** START **
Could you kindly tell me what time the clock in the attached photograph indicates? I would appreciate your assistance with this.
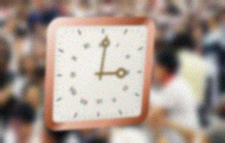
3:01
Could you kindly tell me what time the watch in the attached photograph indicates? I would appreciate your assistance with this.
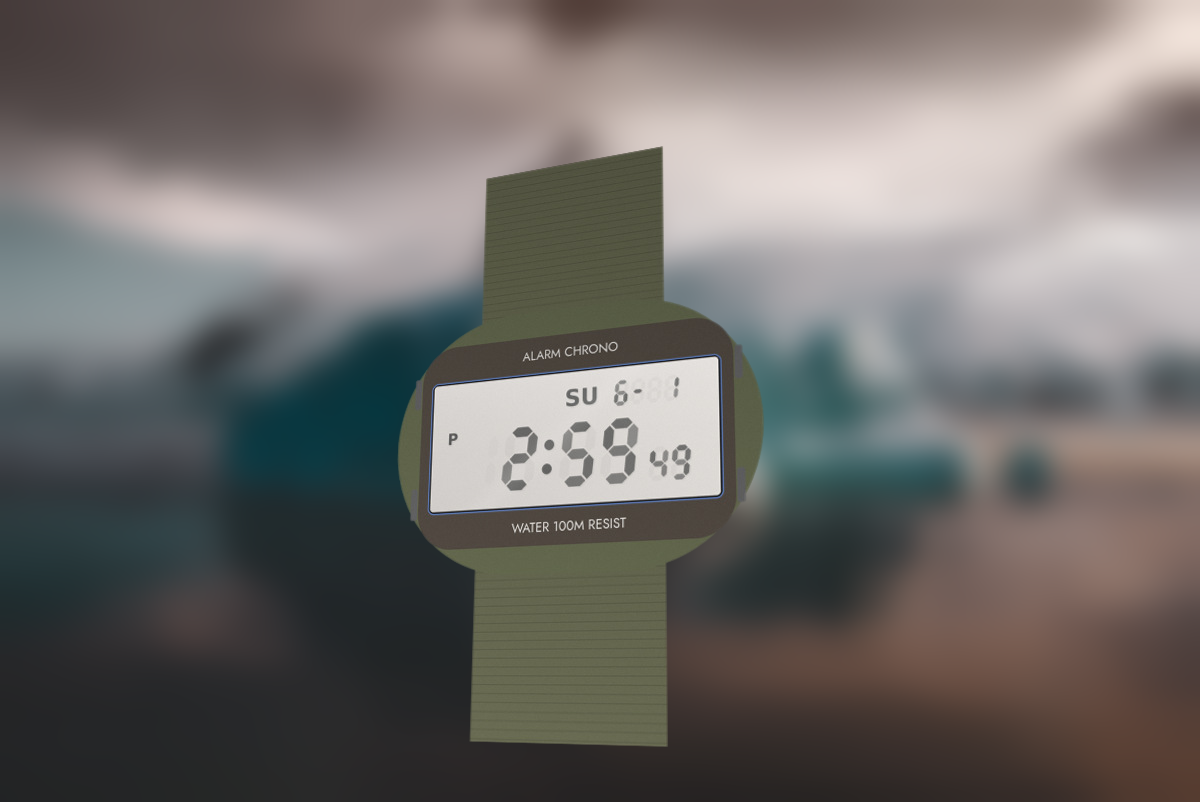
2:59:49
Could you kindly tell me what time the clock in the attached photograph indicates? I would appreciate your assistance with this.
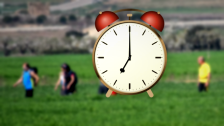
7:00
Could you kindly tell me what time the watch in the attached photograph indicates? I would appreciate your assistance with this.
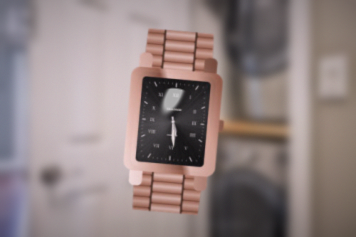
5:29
** END **
» **What you need to do**:
Rewrite the material above with "photograph" changed to "image" everywhere and nothing else altered. Leave out the pictures.

» **Answer to this exercise**:
Could you kindly tell me what time the clock in the attached image indicates? I would appreciate your assistance with this.
3:01
Could you kindly tell me what time the watch in the attached image indicates? I would appreciate your assistance with this.
2:59:49
Could you kindly tell me what time the clock in the attached image indicates? I would appreciate your assistance with this.
7:00
Could you kindly tell me what time the watch in the attached image indicates? I would appreciate your assistance with this.
5:29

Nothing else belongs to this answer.